Experiment: Ga op een draaibare burostoel zitten, strek uw armen uit (neem genoeg ruimte!) en geef uzelf met uw voeten eenmalig een zet zodat de stoel langzaam begint rond te draaien. Trek nu uw armen en handen dicht tegen uw lichaam aan. De draaisnelheid neemt toe. Strek ze weer uit. De draaisnelheid neemt weer af.

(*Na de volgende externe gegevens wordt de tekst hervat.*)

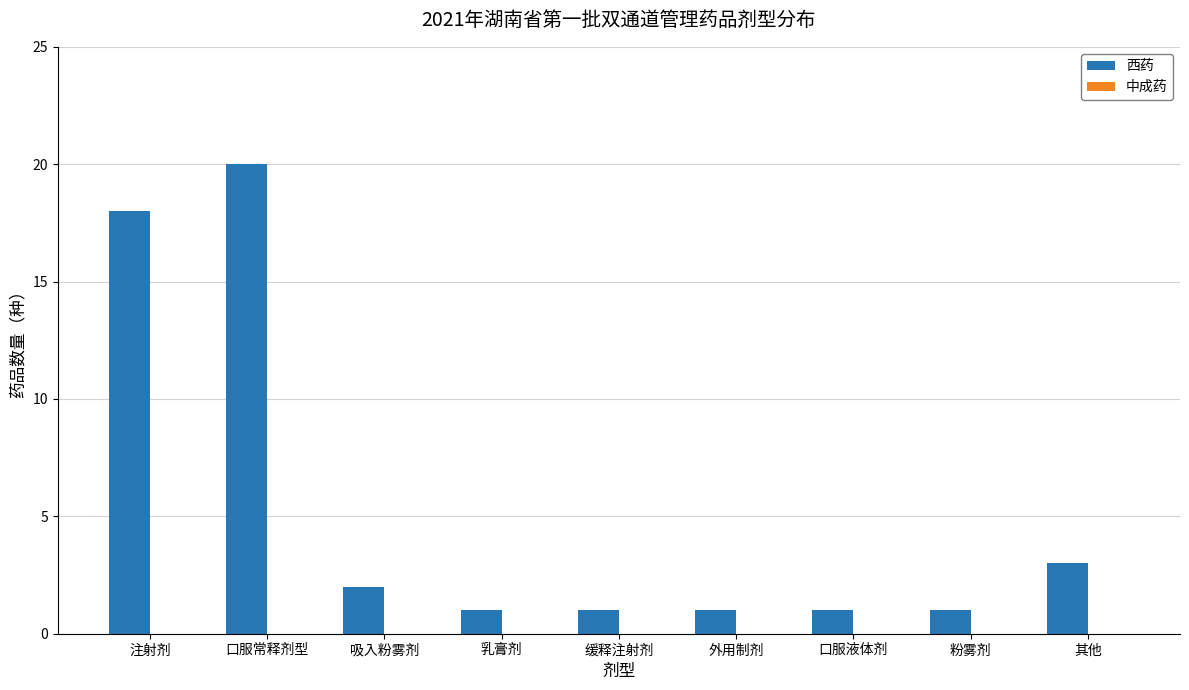

Reading right to left, transcribe all the data shown in this chart.

3	1	1	1	1	1	2	20	18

Wat u zojuist voor uzelf hebt gedemonstreerd is de wet van behoud van draaiing ("impulsmoment" noemen natuurkundigen het): Indien een draaiend stelsel van verbonden massa's kleiner wordt, neemt de draaisnelheid toe. Wordt het groter, dan neemt de draaisnelheid juist af. U bent nu in een positie om het ontstaan van sterren en planeten gedeeltelijk te begrijpen. Maak u geen zorgen over dat "gedeeltelijk". Ook de grootste natuurkundigen begrijpen dingen maar gedeeltelijk. Het gaat mijns inziens om het spel, niet om de knikkers. Alle natuurkundige verhalen in deze blog zijn uitsluitend bedoeld als excuus om gewoon lekker buiten naar de hemel te staren, u te verwonderen en ervan te genieten.

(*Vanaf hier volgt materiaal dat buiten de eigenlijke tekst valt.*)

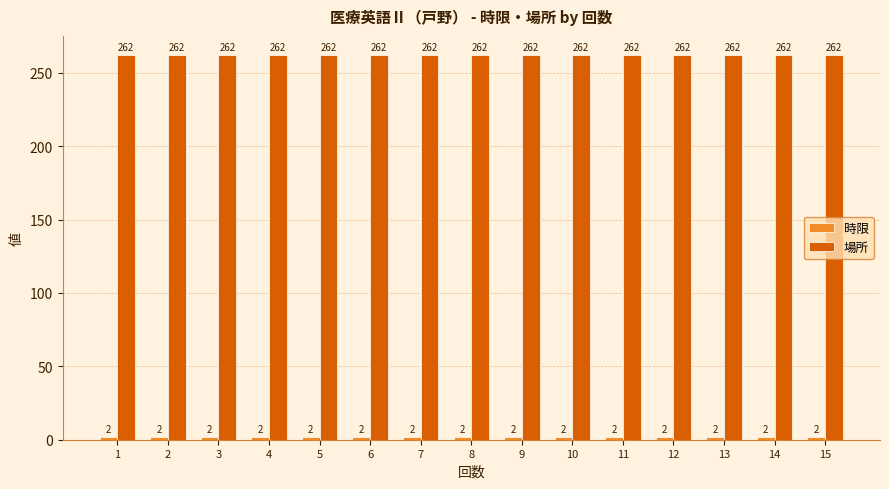

How many bars are there in total?

30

Gegeven: Een wolk waterstofgas, hier en daar met wat langzame wervelingen, een beetje zoals de wolken in de lucht. Er is echter een verschil. Op wolken in de lucht werken allerlei verstorende krachten, zoals de wind. Op de wolk waterstofgas in het heelal werkt maar één kracht die niet te verwaarlozen is: de zwaartekracht. Omdat het waterstofgas nooit helemaal gelijk over de ruimte verdeeld is, vormen zich door de zwaartekracht plaatselijk verdichtingen in het gas. Naarmate deze verdichtingen verder samentrekken tot klonten, neemt de snelheid van de aanvankelijke wervelingen toe: De klonten krijgen een aanzienlijke rotatiesnelheid, net als u in uw burostoel.

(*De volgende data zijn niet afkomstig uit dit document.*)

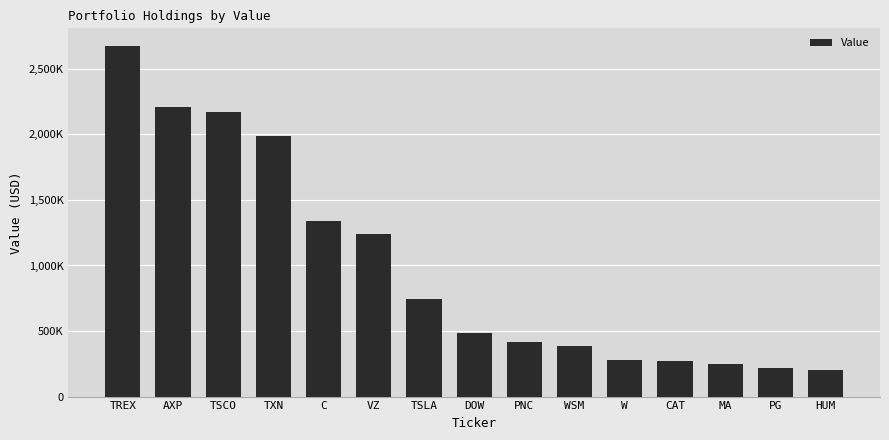

Are the bars horizontal?

No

Met het steeds meer samentrekken van de klonten gas nemen temperatuur (snelheid van moleculen) en druk (aantal en hevigheid van botsingen) steeds sterker toe. Door de grote hitte beginnen de gasklonten te stralen: Het licht gaat aan. De inzet links onderaan de illustratie laat drie van die stralende klonten zien, gefotografeerd door de Hubble Space Telescope. Op een gegeven moment zorgt de druk voor evenwicht met de zwaartekracht en trekt zo'n gasklont, nu een prille ster, niet verder samen. De hoge druk en de enorme energie, schuilend in de inmiddels zeer hoge temperatuur, zorgen ervoor dat in het binnenste van die ster kernreacties gaan plaatsvinden die "het vuurtje brandend houden".

GEDACHTENexperiment: Ga op een denkbeeldige burostoel zitten met in elke hand een denkbeeldige schaal met denkbeeldige yoghurt. Breng uzelf aan het draaien en trek uw armen naar u toe. De draaisnelheid neemt toe en de denkbeeldige yoghurt spat in het rond. Geen nood, denkbeeldige vlekken zijn gemakkelijker te verwijderen dan echte.

Zo worden planeten gevormd. Ze spatten van de draaiende gaswolk af, naarmate de rotatiesnelheid toeneemt. Planeten zijn relatief klein. Daardoor worden temperatuur en druk niet hoog genoeg voor kernreacties. Geleidelijk aan koelen ze af, comfortabel van buitenaf verwarmd door de jonge ster waar ze omheen cirkelen, in hun baan gehouden door de zwaartekracht (anders gingen ze rechtdoor het heelal in).

En dan? Tja, als we dat eens wisten... Feit is dat we er op de één of andere manier gekomen zijn, met bewustzijn en al. Dat laatste is wat mij betreft het grootste raadsel, ook waar te nemen op een bewolkte avond.